SUPPLIED MATERIAL START
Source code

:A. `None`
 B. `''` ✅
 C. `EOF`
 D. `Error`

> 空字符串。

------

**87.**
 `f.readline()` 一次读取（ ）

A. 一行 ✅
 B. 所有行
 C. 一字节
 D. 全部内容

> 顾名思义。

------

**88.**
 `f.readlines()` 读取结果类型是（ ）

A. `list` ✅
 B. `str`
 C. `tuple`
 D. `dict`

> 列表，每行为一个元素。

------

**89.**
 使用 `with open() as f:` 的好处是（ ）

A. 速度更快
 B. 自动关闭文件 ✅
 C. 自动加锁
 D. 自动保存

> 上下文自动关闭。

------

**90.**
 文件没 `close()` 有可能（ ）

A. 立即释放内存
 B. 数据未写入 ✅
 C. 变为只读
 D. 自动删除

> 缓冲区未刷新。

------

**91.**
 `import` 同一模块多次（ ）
SUPPLIED MATERIAL END
→ **YOUR GOAL**
Retype the entries precisely as they stand.

→ **EXPECTED ANSWER**
Source code

:A. `None`
 B. `''` ✅
 C. `EOF`
 D. `Error`

> 空字符串。

------

**87.**
 `f.readline()` 一次读取（ ）

A. 一行 ✅
 B. 所有行
 C. 一字节
 D. 全部内容

> 顾名思义。

------

**88.**
 `f.readlines()` 读取结果类型是（ ）

A. `list` ✅
 B. `str`
 C. `tuple`
 D. `dict`

> 列表，每行为一个元素。

------

**89.**
 使用 `with open() as f:` 的好处是（ ）

A. 速度更快
 B. 自动关闭文件 ✅
 C. 自动加锁
 D. 自动保存

> 上下文自动关闭。

------

**90.**
 文件没 `close()` 有可能（ ）

A. 立即释放内存
 B. 数据未写入 ✅
 C. 变为只读
 D. 自动删除

> 缓冲区未刷新。

------

**91.**
 `import` 同一模块多次（ ）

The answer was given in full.